• **WHAT IS EXPECTED**
Please report each line in the material below that includes "down".

• **DATA EXTRACTS**

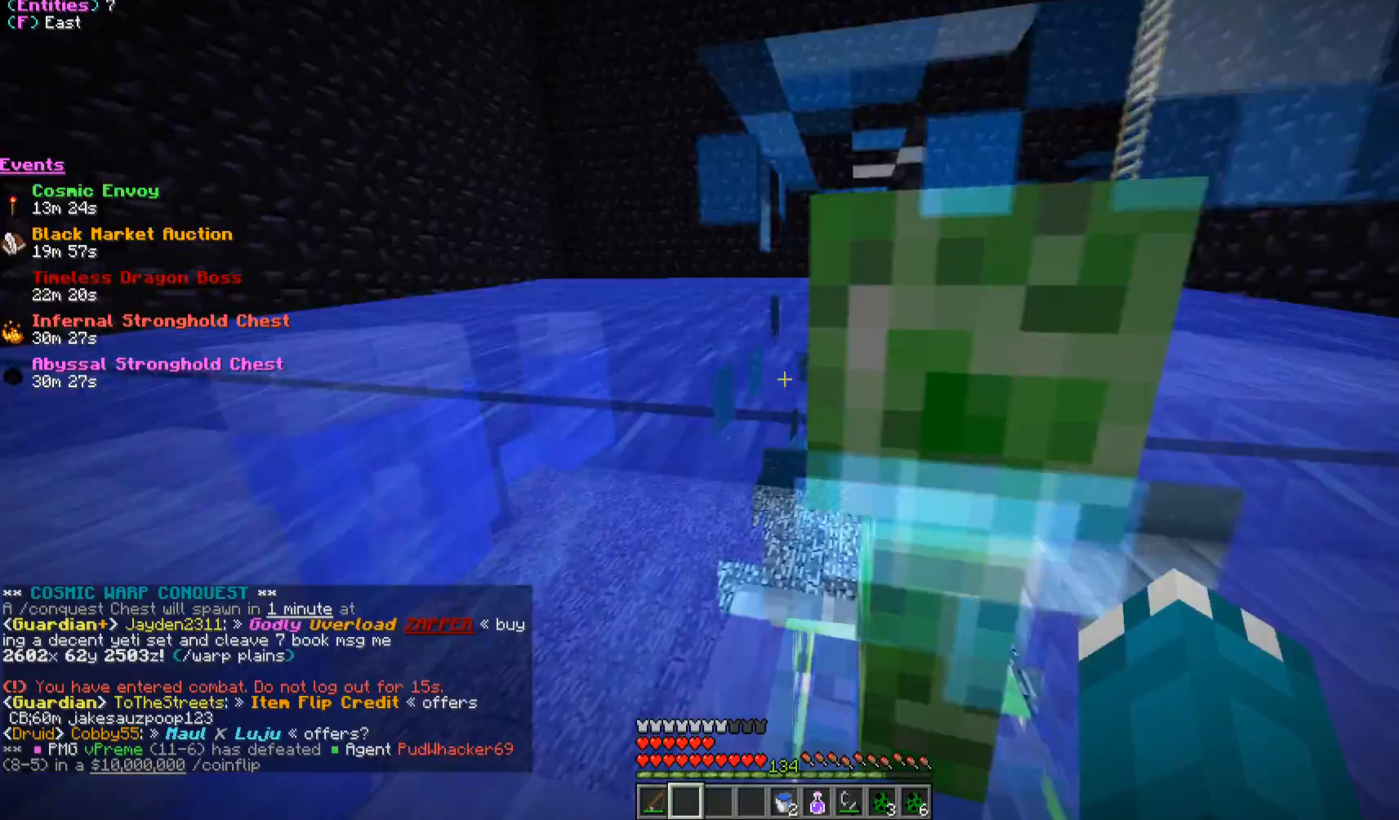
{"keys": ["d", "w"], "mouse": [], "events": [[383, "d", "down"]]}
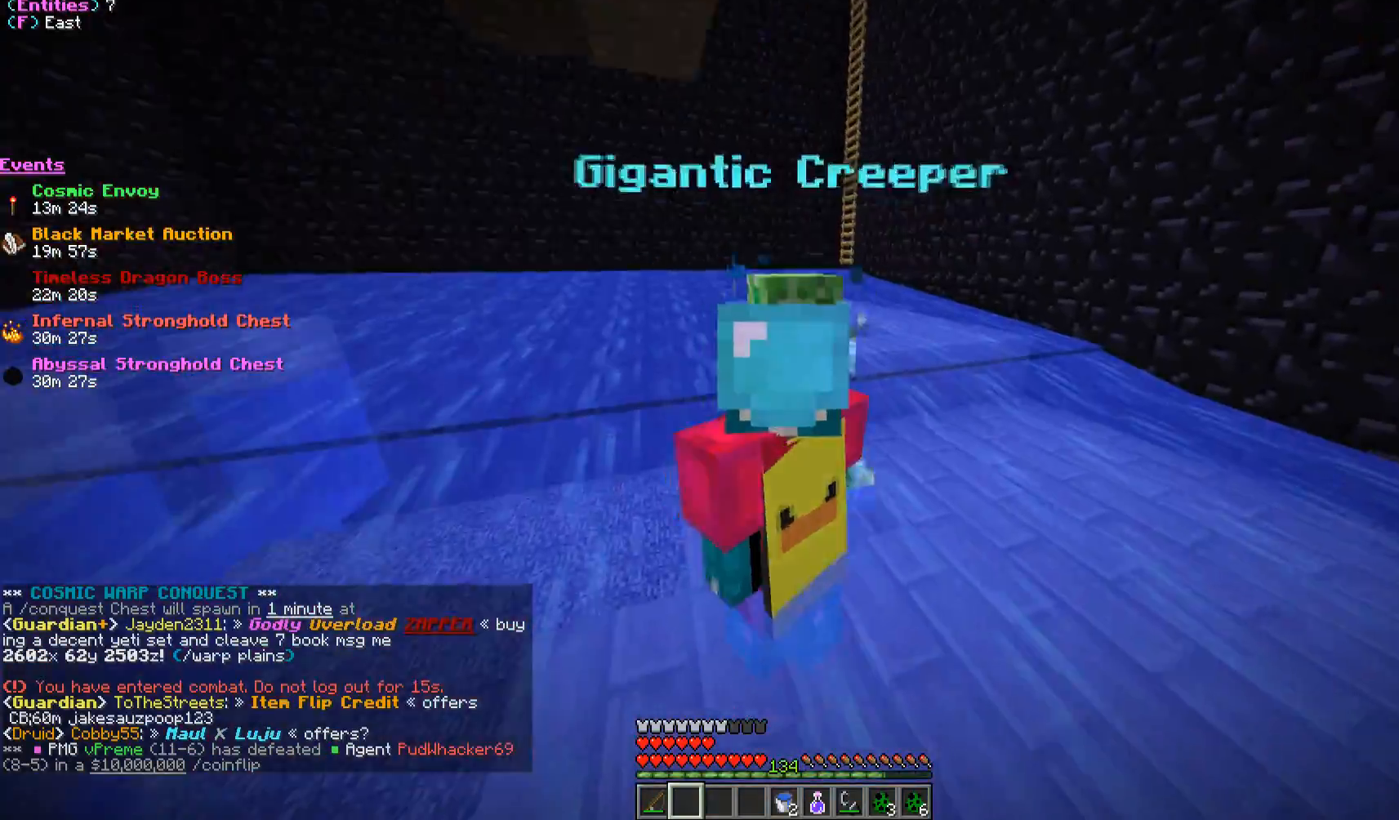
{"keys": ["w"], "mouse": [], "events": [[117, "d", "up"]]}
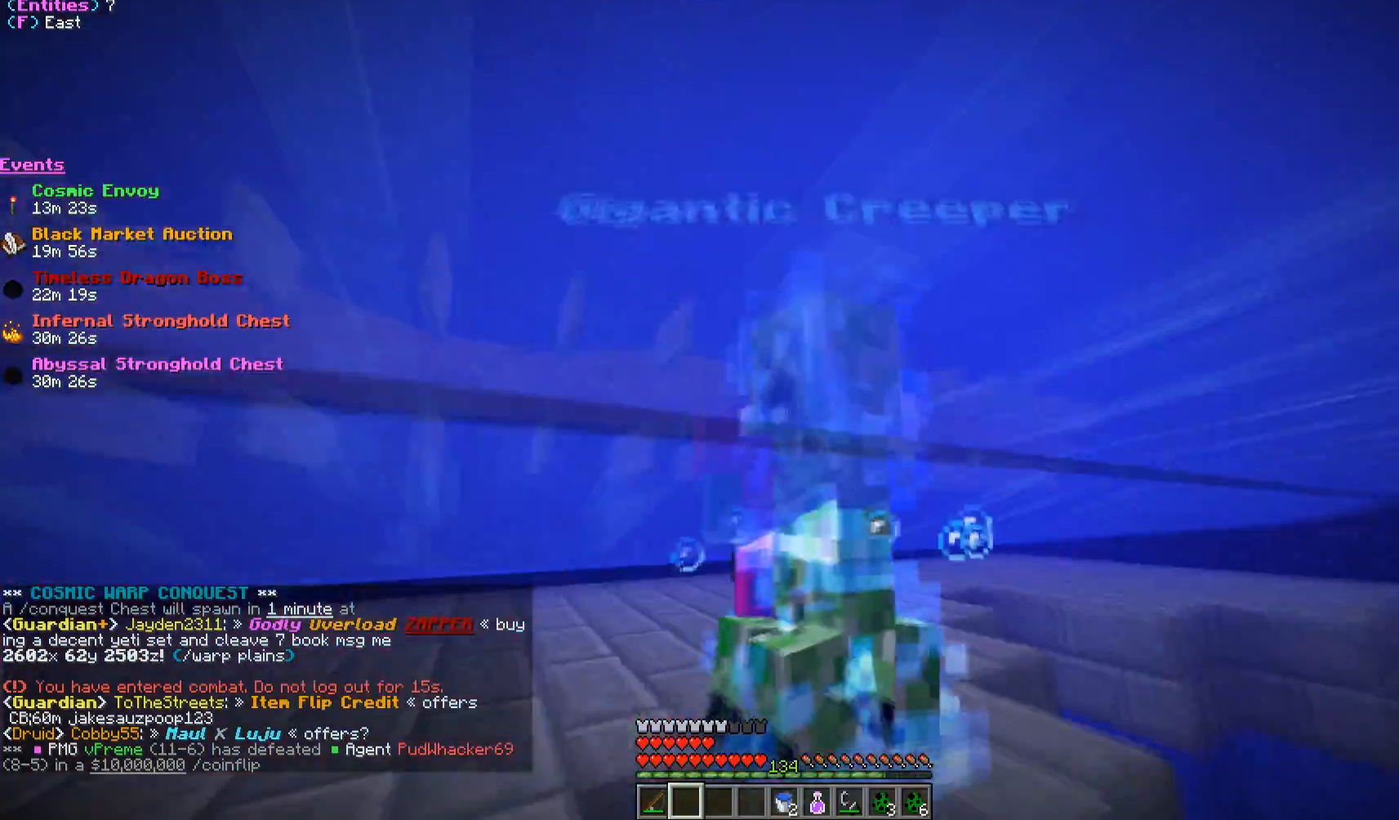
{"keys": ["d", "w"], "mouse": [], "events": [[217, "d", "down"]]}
...
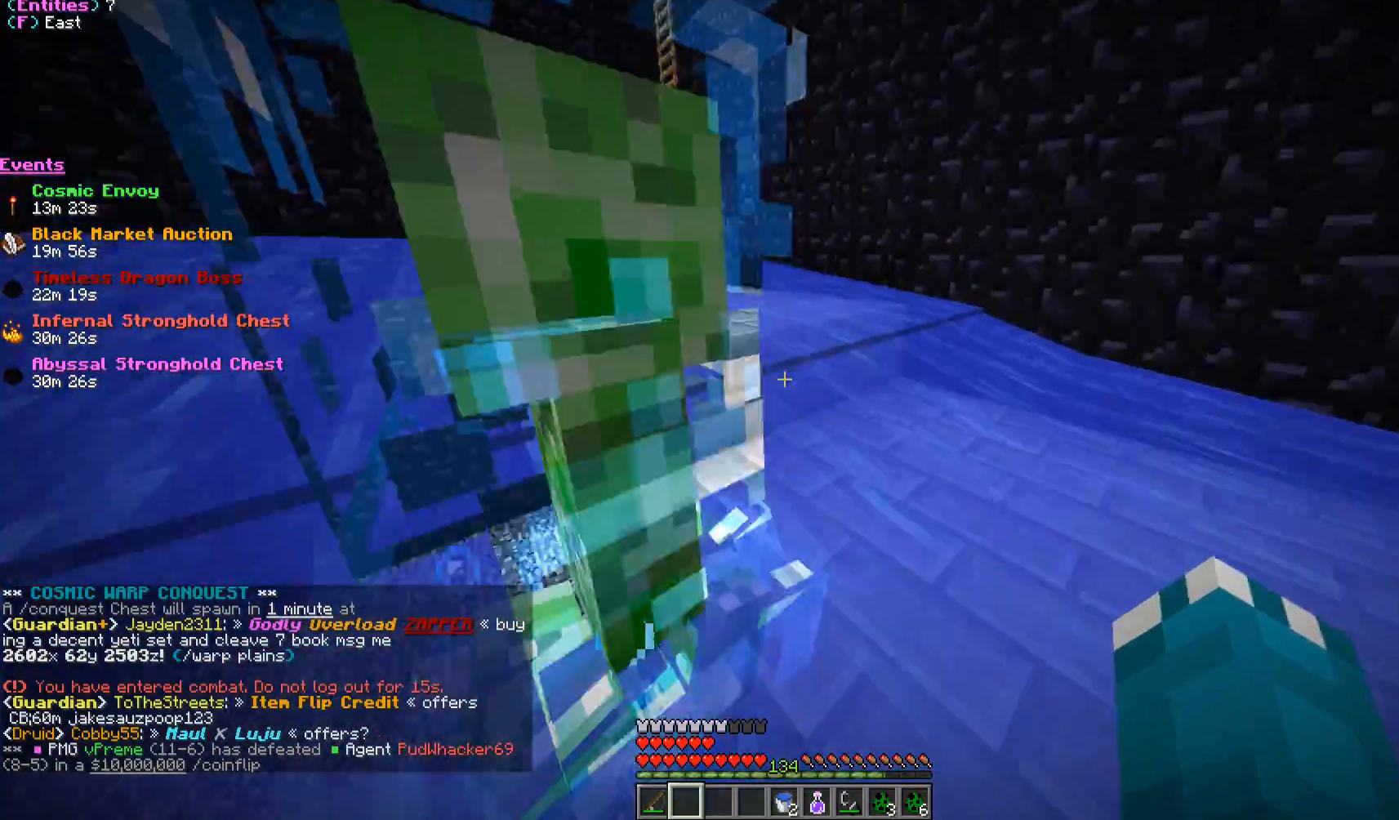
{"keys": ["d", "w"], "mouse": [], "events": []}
---
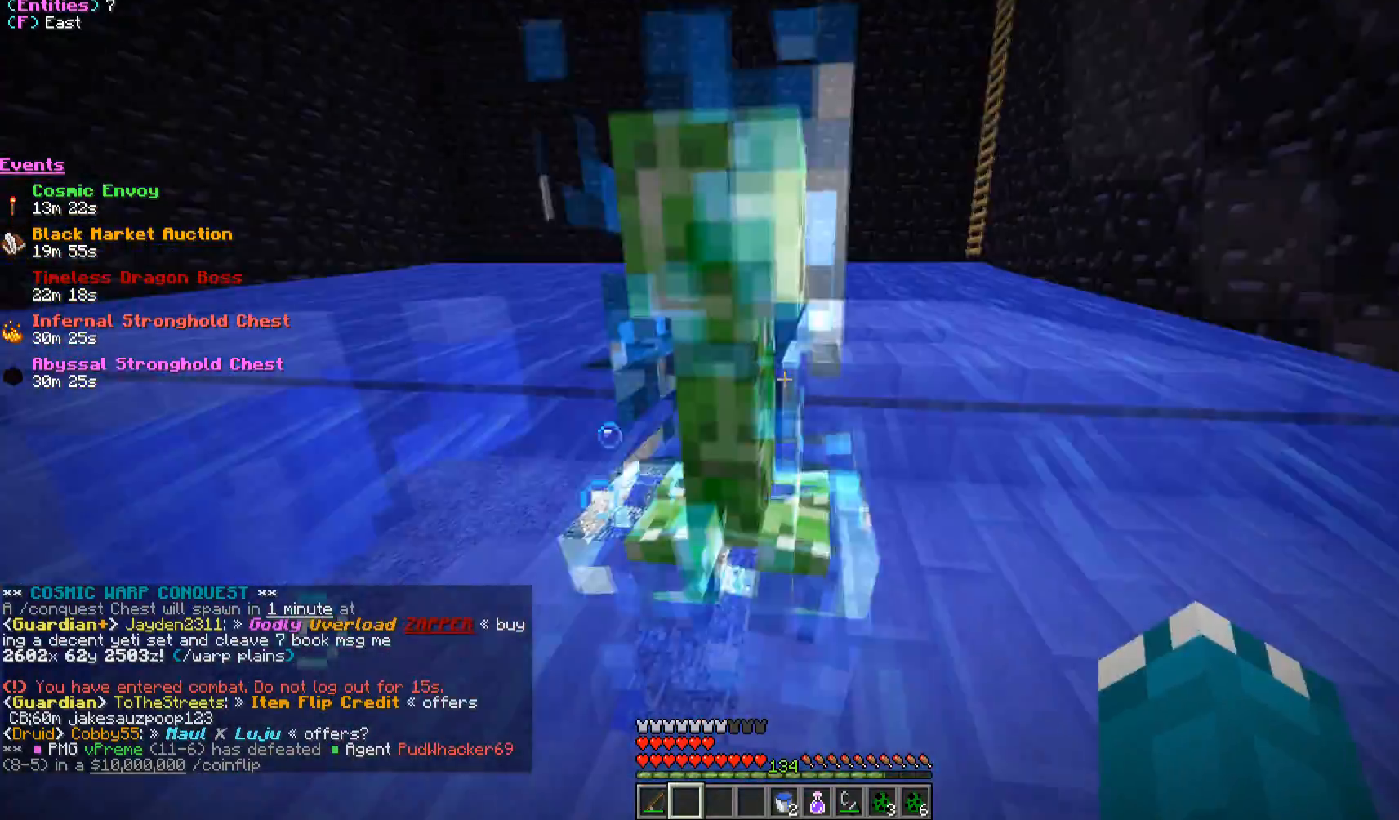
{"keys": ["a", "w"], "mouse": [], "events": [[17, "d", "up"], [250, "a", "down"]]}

• **EXERCISE ANSWER**
{"keys": ["d", "w"], "mouse": [], "events": [[383, "d", "down"]]}
{"keys": ["d", "w"], "mouse": [], "events": [[217, "d", "down"]]}
{"keys": ["a", "w"], "mouse": [], "events": [[17, "d", "up"], [250, "a", "down"]]}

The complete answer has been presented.